Para a UE, "a integridade do processo eleitoral foi esmagada pelo encarceramento sistemático, pelo assédio e intimidação dos pré-candidatos presidenciais, líderes da oposição, líderes estudantis e rurais, jornalistas, defensores dos direitos humanos e representantes empresariais", defende Josep Borrell.

A União Europeia (UE) considerou esta segunda-feira que as eleições de domingo na Nicarágua foram o último passo para a conversão do país "num regime autocrático", pelas mãos do Presidente Daniel Ortega.

"As eleições de 7 de novembro completam a conversão da Nicarágua num regime autocrático", segundo um comunicado do chefe da diplomacia da UE, Josep Borrell.

O Presidente "Daniel Ortega eliminou toda a concorrência eleitoral credível, privando o povo nicaraguense do seu direito de eleger livremente os seus representantes", salientou o Alto Representante da UE para a Política Externa.

Na mesma nota, Borrell adiantou que o regime de Manágua "não só privou o povo da Nicarágua do direito civil e político de votar numa eleição credível, inclusiva, justa e transparente, como também ficou aquém dos seus próprios compromissos em matéria de direitos humanos e liberdades fundamentais ao abrigo da Constituição da Nicarágua, da Carta Democrática Interamericana e dos pactos internacionais de que o país é parte".

Para a UE, "a integridade do processo eleitoral foi esmagada pelo encarceramento sistemático, pelo assédio e intimidação dos pré-candidatos presidenciais, líderes da oposição, líderes estudantis e rurais, jornalistas, defensores dos direitos humanos e representantes empresariais".

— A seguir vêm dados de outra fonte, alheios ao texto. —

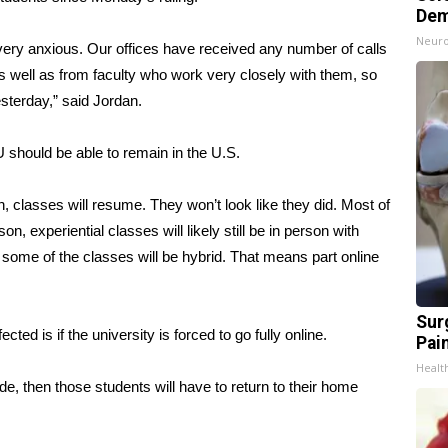
Dem
Neuro
very anxious. Our offices have received any number of calls
s well as from faculty who work very closely with them, so
sterday,” said Jordan.
U should be able to remain in the U.S.
h, classes will resume. They won’t look like they did. Most of
, experiential classes will likely still be in person with
some of the classes will be hybrid. That means part online
Sur
ted is if the university is forced to go fully online.
Pain
Healt
de, then those students will have to return to their home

"O povo nicaraguense foi privado da sua liberdade de expressão, associação e reunião pacífica. Vozes discordantes são silenciadas, dezenas de organizações da sociedade civil foram banidas, e a repressão do Estado é implacável", denunciou ainda a UE, reiterando o apelo ao fim da repressão no país.

O Presidente da Nicarágua, Daniel Ortega, foi reeleito para um quinto mandato (quarto consecutivo) de cinco anos, com 74,99% dos votos nas eleições de domingo, segundo os primeiros resultados parciais oficiais hoje divulgados.

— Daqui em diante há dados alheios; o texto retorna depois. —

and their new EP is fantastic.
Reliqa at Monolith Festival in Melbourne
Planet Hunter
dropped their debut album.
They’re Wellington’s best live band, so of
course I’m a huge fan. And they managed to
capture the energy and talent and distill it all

Os resultados parciais são baseados na contagem de votos em 49% das mesas, de acordo com o tribunal eleitoral, que adianta ter-se registado uma participação de 65,34%.

Um observatório próximo da oposição, o Urnas Abertas, avançou, no entanto, que a abstenção chegou aos 81,5%, com base em dados de 1450 observadores não autorizados presentes em 563 assembleias de voto, durante esta eleição presidencial qualificada pelo Presidente norte-americano, Joe Biden, como "uma comédia".